**EXERCISE INSTRUCTIONS**
Which lines in the entries below contain the string "category"? Show each of them in full.

[Stored data]
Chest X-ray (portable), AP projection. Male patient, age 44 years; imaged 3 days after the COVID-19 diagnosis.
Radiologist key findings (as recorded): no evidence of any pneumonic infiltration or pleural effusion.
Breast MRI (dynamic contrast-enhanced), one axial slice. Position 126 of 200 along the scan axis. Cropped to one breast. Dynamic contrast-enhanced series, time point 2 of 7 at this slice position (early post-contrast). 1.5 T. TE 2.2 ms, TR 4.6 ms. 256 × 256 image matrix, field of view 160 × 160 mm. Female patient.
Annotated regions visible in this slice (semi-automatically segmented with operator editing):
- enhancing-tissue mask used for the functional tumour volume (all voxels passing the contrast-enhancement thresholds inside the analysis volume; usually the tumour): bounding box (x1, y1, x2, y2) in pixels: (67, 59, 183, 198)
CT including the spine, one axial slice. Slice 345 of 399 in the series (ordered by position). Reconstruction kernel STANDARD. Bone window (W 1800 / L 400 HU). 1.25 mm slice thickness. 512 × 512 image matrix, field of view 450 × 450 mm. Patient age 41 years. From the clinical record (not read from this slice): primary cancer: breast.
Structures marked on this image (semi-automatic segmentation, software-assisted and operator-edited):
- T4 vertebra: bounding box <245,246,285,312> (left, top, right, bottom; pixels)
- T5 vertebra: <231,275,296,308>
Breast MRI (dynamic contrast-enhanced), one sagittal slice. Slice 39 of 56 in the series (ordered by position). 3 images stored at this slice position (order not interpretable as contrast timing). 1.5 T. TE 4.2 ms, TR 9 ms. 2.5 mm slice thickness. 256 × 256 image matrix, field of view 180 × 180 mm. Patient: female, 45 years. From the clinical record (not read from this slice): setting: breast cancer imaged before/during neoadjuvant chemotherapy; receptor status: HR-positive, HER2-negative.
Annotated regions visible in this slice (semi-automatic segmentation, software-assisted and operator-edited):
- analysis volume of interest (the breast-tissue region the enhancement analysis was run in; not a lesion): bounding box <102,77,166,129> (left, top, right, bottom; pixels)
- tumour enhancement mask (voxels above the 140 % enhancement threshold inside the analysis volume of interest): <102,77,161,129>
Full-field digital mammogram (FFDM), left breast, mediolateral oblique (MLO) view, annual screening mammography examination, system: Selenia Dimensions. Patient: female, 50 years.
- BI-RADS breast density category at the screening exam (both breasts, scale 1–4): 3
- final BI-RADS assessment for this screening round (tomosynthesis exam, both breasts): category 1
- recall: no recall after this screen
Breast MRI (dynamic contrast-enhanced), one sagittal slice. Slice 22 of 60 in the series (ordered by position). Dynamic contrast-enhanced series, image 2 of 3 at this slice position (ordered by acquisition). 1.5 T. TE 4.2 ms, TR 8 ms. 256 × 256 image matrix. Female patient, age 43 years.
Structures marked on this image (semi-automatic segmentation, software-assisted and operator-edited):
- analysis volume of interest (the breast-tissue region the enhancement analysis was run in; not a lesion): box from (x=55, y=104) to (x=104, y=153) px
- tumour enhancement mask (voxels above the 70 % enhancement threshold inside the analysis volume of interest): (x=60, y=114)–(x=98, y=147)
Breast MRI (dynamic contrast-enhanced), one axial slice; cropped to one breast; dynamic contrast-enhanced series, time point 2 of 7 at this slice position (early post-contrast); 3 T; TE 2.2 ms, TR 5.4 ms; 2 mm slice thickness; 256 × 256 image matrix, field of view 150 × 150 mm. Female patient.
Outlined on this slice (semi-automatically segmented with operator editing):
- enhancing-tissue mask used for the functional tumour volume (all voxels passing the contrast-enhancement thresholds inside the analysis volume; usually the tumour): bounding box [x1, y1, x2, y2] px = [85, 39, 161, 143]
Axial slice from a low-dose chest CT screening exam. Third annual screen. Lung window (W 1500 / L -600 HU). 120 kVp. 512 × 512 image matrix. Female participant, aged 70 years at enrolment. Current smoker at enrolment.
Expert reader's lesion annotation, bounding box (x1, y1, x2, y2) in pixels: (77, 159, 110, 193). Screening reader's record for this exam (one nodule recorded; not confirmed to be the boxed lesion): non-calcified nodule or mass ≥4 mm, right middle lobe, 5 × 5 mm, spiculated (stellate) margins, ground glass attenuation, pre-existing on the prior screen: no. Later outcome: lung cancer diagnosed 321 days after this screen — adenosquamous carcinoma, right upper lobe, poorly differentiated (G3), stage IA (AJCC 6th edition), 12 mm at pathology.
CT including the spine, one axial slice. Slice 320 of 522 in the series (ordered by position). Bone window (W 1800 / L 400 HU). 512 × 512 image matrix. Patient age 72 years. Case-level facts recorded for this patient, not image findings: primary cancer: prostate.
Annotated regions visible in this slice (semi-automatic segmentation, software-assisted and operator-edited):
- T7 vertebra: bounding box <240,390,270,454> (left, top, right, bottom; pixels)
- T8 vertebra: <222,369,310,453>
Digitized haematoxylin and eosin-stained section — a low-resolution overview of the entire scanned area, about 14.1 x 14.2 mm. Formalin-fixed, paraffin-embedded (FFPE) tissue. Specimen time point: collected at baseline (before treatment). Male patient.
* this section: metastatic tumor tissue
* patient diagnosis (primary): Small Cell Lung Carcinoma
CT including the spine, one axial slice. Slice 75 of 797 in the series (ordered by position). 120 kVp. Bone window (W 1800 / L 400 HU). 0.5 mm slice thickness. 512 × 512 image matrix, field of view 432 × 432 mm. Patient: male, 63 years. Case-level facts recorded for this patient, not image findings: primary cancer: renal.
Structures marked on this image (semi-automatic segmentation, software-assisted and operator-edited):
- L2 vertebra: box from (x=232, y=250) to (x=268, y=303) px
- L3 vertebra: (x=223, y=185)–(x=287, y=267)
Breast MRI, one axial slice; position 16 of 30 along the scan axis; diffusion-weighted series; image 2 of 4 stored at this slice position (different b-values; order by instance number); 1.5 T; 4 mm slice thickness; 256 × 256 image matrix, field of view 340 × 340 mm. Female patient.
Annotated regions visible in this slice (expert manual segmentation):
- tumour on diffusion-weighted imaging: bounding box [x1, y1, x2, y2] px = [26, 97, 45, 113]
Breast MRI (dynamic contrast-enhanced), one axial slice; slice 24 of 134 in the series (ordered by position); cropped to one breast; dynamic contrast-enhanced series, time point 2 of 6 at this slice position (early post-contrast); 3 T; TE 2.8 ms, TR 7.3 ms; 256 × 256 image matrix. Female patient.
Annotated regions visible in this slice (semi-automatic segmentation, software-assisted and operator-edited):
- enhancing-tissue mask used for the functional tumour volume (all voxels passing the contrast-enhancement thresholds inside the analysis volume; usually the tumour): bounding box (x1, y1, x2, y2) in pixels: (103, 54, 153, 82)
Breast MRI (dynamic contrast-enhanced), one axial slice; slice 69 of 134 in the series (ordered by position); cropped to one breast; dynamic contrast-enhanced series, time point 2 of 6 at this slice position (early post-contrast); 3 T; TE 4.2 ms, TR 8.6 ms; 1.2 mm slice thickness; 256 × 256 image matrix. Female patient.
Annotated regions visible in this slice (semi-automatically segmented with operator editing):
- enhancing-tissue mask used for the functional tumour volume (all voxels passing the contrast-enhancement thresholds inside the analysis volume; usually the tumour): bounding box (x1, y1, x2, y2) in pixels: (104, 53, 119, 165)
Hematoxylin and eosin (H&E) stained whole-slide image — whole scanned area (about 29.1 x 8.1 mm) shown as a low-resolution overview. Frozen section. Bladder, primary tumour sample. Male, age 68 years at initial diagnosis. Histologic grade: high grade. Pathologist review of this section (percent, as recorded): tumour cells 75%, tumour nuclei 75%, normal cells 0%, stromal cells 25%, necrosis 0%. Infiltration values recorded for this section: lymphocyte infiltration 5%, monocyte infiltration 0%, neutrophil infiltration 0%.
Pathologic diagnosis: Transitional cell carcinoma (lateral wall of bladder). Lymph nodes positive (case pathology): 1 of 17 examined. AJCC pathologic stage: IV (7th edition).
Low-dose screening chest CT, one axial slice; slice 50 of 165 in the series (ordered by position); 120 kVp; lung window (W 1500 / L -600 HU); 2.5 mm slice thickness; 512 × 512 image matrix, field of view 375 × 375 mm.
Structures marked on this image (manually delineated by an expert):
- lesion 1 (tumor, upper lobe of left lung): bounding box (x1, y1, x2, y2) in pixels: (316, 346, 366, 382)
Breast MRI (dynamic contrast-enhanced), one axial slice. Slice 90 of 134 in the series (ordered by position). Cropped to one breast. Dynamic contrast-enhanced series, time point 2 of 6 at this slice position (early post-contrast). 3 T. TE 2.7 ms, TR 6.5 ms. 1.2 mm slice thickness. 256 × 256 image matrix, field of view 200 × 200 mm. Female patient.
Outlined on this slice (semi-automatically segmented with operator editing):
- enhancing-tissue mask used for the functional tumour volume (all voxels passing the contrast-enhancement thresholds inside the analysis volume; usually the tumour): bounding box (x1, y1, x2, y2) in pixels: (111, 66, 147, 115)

**TASK RESPONSE**
- BI-RADS breast density category at the screening exam (both breasts, scale 1–4): 3
- final BI-RADS assessment for this screening round (tomosynthesis exam, both breasts): category 1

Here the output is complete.